Collected data

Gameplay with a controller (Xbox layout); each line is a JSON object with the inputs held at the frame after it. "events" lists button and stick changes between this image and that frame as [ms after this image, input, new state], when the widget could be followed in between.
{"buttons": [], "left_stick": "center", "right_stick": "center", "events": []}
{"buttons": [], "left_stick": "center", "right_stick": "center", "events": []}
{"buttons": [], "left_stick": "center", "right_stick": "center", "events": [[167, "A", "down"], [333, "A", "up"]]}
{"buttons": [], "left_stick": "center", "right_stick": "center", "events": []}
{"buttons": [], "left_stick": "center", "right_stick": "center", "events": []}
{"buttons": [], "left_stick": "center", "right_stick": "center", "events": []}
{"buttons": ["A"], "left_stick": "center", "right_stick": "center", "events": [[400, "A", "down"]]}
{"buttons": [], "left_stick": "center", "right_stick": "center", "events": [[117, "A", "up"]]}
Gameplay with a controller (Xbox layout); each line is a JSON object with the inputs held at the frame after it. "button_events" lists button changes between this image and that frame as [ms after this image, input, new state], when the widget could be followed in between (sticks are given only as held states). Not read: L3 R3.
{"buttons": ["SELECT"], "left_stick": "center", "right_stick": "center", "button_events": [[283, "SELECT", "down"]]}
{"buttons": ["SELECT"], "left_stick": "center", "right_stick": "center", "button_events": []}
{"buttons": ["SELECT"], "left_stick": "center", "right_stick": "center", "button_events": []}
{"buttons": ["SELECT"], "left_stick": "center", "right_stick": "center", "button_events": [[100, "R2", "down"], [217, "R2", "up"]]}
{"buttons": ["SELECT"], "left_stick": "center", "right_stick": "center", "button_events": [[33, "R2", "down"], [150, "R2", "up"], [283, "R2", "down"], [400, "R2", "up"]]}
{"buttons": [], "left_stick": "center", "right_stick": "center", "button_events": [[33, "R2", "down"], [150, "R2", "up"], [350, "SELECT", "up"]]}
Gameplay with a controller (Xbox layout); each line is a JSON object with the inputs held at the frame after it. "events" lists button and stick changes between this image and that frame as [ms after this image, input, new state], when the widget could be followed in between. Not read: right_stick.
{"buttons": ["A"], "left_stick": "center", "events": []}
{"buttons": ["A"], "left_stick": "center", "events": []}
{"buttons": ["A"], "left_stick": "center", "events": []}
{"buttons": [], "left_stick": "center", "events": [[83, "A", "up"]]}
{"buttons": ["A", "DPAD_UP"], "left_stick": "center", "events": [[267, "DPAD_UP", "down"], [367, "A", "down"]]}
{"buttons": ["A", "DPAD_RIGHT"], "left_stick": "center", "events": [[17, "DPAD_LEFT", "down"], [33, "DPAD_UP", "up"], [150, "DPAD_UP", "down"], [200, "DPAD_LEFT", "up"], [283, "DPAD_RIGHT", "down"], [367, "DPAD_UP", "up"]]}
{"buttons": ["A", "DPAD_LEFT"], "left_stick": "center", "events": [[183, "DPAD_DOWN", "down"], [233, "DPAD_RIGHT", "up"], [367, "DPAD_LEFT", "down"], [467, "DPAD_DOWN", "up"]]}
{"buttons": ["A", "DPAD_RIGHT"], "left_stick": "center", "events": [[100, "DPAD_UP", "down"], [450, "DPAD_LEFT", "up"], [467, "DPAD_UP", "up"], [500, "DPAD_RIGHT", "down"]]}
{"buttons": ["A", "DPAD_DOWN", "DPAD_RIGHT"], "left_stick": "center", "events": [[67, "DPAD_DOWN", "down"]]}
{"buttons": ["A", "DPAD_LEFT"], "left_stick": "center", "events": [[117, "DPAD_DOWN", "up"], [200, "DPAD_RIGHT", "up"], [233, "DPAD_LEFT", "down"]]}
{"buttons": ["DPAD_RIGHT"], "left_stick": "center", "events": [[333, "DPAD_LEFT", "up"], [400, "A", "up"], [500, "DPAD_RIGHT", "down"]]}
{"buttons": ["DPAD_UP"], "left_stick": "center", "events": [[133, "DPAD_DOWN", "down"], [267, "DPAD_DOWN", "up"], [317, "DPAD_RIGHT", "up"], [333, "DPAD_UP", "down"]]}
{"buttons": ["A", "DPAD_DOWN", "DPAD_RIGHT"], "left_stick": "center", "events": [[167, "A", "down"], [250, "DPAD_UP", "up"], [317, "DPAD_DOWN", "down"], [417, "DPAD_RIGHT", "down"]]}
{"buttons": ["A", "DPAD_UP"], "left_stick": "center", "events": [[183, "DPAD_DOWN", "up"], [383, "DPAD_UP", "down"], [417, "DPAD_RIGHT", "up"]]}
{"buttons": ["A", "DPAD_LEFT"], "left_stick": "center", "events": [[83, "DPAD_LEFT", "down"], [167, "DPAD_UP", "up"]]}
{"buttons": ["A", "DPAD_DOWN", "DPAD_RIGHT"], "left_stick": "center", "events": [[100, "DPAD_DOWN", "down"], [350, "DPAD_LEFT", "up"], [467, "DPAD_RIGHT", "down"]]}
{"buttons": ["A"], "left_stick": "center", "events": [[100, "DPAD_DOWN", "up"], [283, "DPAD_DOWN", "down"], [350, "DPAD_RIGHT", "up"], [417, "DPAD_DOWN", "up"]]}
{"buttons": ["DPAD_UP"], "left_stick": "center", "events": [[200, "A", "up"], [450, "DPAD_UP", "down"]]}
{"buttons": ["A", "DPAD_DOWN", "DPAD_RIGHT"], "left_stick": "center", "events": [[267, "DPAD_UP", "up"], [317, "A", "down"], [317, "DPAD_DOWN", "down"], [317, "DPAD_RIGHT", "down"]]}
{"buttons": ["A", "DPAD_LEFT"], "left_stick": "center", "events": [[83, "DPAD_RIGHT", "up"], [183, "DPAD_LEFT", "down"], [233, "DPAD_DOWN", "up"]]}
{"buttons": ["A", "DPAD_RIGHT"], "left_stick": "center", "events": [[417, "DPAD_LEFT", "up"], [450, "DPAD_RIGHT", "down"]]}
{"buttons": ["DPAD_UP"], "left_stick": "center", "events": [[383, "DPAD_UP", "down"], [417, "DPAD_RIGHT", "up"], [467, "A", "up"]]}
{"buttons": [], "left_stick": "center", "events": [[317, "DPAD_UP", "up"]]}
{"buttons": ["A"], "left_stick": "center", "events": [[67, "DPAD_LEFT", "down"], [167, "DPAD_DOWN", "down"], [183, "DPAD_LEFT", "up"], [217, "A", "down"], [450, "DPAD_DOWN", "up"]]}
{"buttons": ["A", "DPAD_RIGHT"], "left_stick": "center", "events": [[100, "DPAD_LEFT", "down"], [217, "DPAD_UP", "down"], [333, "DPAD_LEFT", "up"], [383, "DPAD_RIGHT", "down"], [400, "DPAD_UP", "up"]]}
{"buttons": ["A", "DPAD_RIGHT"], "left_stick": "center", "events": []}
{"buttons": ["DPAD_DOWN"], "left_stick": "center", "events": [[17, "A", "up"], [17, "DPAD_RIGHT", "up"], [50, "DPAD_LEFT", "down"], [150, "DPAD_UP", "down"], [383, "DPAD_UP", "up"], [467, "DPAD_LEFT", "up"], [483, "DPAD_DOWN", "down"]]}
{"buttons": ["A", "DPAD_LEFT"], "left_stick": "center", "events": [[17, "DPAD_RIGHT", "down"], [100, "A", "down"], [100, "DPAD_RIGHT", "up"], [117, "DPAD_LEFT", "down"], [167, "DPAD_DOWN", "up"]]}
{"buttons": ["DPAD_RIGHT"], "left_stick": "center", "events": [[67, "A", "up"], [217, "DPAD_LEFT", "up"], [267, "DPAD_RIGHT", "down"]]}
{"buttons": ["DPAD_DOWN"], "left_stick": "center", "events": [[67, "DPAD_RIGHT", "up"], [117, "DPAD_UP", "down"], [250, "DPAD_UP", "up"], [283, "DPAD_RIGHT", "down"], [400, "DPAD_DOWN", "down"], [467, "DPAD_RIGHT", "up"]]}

Problem description
State how many lines of the records above hold the word "SELECT", adding nothing beyond the number.

Solution for this exercise
6